What you return should be the complete listing, unchanged, with no pictures in it.

▶ _Study material_:
◆ ◆ ◆ ◆

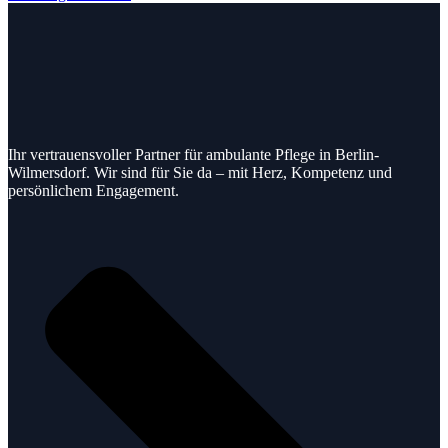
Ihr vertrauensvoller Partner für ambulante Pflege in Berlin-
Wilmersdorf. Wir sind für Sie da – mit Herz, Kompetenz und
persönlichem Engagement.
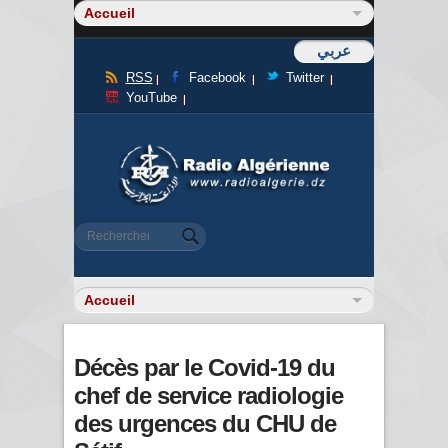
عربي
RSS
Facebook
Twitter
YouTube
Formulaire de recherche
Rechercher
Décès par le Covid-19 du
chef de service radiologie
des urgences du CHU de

◆ ◆ ◆ ◆

▶ _Exercise result_:
Ihr vertrauensvoller Partner für ambulante Pflege in Berlin-
Wilmersdorf. Wir sind für Sie da – mit Herz, Kompetenz und
persönlichem Engagement.
عربي
RSS
Facebook
Twitter
YouTube
Formulaire de recherche
Rechercher
Décès par le Covid-19 du
chef de service radiologie
des urgences du CHU de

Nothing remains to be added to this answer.